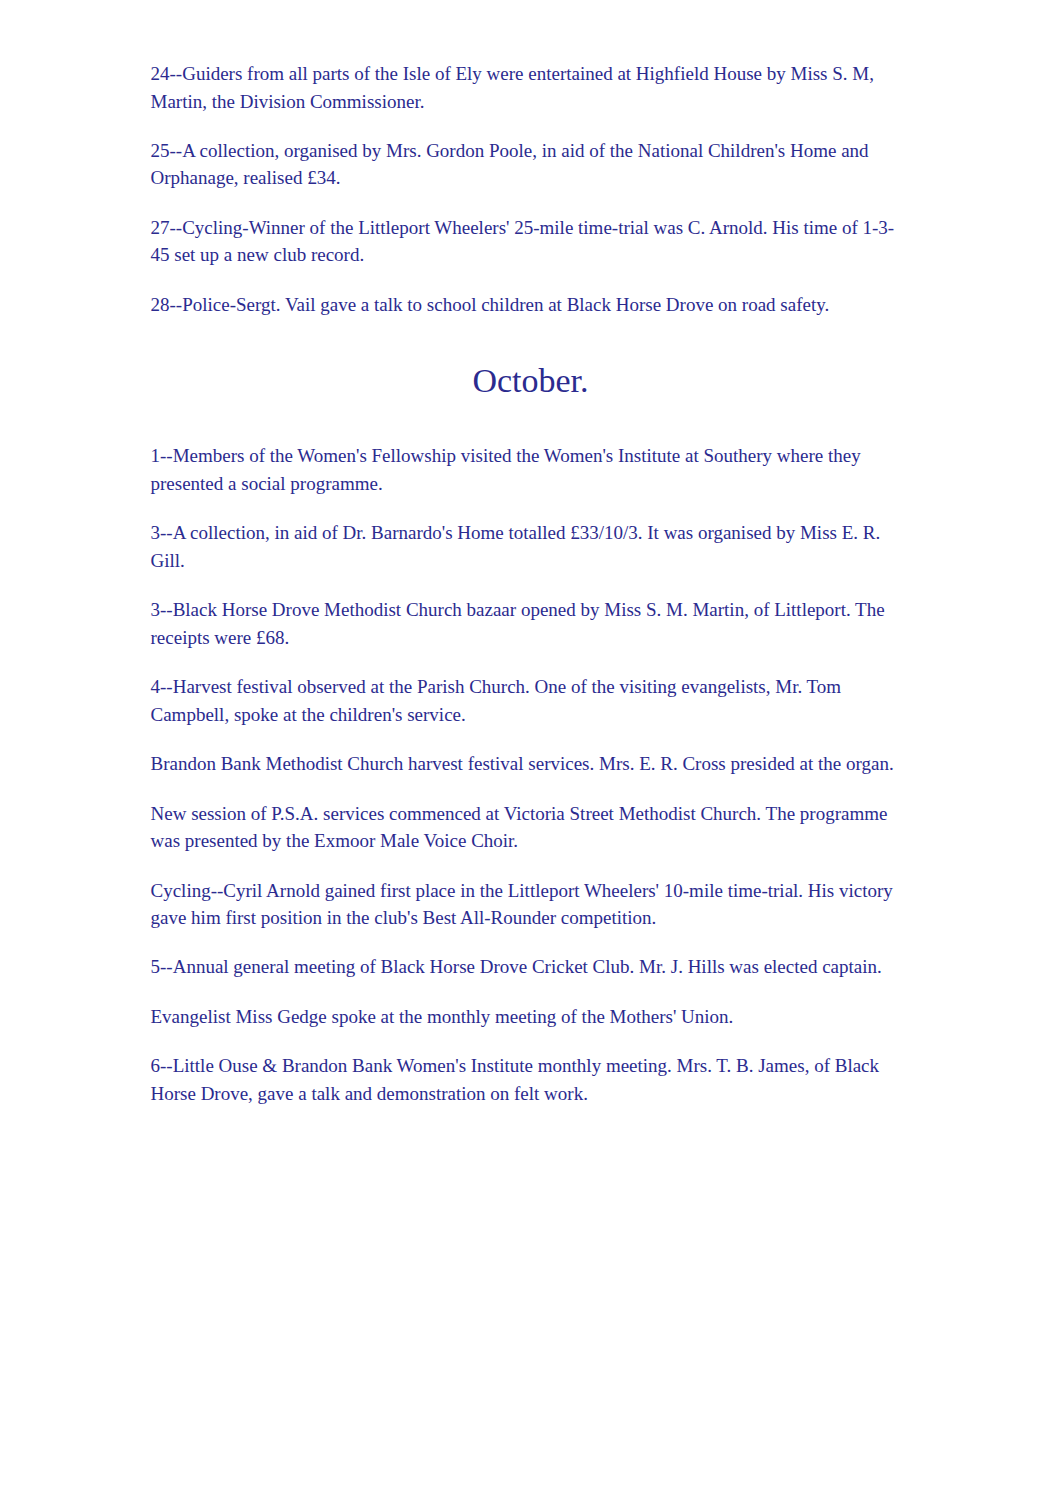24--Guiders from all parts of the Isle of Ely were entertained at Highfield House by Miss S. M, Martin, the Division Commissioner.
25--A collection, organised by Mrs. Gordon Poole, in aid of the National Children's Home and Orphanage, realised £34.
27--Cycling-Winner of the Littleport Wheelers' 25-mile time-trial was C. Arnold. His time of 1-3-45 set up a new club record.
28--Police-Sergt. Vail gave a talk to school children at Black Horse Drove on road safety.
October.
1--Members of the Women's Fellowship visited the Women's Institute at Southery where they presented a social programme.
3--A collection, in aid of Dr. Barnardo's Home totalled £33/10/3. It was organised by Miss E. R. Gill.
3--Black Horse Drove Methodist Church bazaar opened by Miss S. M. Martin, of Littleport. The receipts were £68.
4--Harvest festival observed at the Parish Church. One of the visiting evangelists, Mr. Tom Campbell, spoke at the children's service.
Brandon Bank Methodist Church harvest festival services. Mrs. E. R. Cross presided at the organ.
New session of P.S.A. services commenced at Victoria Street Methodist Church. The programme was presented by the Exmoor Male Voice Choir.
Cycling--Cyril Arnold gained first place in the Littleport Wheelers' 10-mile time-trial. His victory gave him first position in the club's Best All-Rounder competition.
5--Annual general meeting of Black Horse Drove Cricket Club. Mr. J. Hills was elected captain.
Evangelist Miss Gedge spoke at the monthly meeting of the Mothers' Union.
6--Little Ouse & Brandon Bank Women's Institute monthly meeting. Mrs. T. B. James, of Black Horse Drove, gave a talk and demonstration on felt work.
---
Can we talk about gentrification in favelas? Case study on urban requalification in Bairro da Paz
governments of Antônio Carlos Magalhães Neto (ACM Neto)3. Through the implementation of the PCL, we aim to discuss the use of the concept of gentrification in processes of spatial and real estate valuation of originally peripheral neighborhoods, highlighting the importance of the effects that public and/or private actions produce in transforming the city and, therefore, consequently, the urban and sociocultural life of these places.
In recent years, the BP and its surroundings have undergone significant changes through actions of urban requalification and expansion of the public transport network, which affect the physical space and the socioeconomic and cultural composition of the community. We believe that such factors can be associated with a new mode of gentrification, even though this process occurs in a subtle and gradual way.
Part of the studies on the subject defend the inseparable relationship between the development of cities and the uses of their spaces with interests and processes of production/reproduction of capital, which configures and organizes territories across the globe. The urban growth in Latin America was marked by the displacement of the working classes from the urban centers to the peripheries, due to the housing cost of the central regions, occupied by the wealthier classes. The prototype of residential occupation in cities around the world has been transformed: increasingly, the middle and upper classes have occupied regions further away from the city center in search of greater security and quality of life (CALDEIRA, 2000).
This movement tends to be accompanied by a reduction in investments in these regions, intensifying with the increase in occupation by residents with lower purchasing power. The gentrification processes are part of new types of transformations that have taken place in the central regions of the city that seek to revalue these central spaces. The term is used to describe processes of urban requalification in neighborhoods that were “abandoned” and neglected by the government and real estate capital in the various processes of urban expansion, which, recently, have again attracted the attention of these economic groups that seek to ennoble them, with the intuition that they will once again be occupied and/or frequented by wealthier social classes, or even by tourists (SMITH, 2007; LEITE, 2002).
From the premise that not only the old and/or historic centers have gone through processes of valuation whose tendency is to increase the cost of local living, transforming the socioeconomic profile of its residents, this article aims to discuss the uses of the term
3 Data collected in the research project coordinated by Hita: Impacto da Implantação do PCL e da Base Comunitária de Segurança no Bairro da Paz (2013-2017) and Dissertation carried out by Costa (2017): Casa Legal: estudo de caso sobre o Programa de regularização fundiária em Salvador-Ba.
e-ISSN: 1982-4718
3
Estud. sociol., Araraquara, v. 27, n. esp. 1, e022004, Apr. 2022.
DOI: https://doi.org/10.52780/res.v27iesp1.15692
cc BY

(HOW TO COMPLETE THIS TASK) Your answer should be the lines above that contain the word "Women", copied out.

(RESPONSE TO THIS EXERCISE)
1--Members of the Women's Fellowship visited the Women's Institute at Southery where they presented a social programme.
6--Little Ouse & Brandon Bank Women's Institute monthly meeting. Mrs. T. B. James, of Black Horse Drove, gave a talk and demonstration on felt work.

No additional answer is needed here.